その一角に、一般的にも公開されている庭園があった。何でも、カルザイン侯爵家所有の庭園なんだそうです。
ー流石は侯爵様。色々と次元が違いますねー
その庭園へと入って行くと、色んな花が植えられていてとても綺麗だった。カルザイン様は更に奥へと足を進めるが、私が花に気を取られてゆっくりになったり立ち止まったりするのに、嫌な顔をせず合わせてくれている。

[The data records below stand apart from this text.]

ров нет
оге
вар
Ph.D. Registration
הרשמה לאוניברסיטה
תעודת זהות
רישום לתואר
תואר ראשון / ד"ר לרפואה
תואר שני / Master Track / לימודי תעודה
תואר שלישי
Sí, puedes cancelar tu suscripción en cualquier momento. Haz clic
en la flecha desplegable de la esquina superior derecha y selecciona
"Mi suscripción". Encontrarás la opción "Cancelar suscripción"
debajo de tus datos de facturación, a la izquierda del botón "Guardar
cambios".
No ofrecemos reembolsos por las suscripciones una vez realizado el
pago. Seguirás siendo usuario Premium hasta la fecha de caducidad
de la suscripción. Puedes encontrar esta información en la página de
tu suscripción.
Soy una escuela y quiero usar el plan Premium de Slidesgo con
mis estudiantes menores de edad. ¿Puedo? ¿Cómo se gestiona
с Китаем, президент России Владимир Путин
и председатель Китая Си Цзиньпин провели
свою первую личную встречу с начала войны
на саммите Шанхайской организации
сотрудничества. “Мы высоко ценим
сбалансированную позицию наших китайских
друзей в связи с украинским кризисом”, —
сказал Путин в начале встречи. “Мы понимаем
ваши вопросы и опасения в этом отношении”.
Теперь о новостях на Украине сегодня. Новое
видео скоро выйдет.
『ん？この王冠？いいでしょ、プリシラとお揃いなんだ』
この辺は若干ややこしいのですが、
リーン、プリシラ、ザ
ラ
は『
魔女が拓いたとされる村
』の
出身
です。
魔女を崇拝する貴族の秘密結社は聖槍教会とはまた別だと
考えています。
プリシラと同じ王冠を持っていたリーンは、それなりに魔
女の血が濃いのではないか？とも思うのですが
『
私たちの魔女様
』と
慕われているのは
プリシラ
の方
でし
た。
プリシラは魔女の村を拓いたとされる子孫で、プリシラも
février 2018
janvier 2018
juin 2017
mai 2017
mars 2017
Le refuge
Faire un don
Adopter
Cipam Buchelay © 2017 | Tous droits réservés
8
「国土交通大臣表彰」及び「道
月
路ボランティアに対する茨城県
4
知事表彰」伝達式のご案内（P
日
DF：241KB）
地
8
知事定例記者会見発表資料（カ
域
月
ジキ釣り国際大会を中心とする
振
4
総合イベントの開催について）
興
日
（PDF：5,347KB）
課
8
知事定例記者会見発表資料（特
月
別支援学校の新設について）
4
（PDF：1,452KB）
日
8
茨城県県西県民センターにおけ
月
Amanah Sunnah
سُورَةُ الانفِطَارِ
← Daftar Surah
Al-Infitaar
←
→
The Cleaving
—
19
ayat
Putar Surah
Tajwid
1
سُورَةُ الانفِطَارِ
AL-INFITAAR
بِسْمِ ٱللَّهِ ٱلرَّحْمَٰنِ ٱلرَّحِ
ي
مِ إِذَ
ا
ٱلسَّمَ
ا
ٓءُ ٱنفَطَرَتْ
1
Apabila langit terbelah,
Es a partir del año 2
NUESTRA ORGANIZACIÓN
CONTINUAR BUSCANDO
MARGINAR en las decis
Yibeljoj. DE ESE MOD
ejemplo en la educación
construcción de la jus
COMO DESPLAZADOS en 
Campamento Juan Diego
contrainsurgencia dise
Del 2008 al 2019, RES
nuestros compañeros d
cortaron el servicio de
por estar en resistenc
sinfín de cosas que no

「あ、すみません。ついつい花が綺麗で見惚れてしまって」
「気にする事はない。我が家の庭園の花を気に入ってくれたなら、嬉しいしね。時間もゆっくりあるから、好きなだけ見て良いよ。」
「もしかして、ここが目的地ですか?」
「いや─目的地は、もう少し先になる。」
「じゃあ、先に目的地に行きましょう。この庭園は、またいつでも見に来れるので。」
「分かった。それじゃあ…こっちに来て。」
「──っ!?」
と、これまた流れるような動きで腰に手を回されて、エスコートされるハルです。叫んだり、変な声を出さなかった事を誉めて欲しいです。
エスコートされて辿り着いたのが─
「立入禁止?」
そう、ピシャッと大きな門が閉じられていて、そこに“関係者以外立入禁止”と書かれた札が掛けられていた。
「そう。ここからは、カルザイン家が許可を出した者や出した時にしか入れない場所なんだ。今日は、父と母からも許可をもらってあるんだ。」
そう言って、エディオル様が自身の指に付けていた指輪を、その門にかざすと─音を立てる事もなく、その門がゆっくりと開いていった。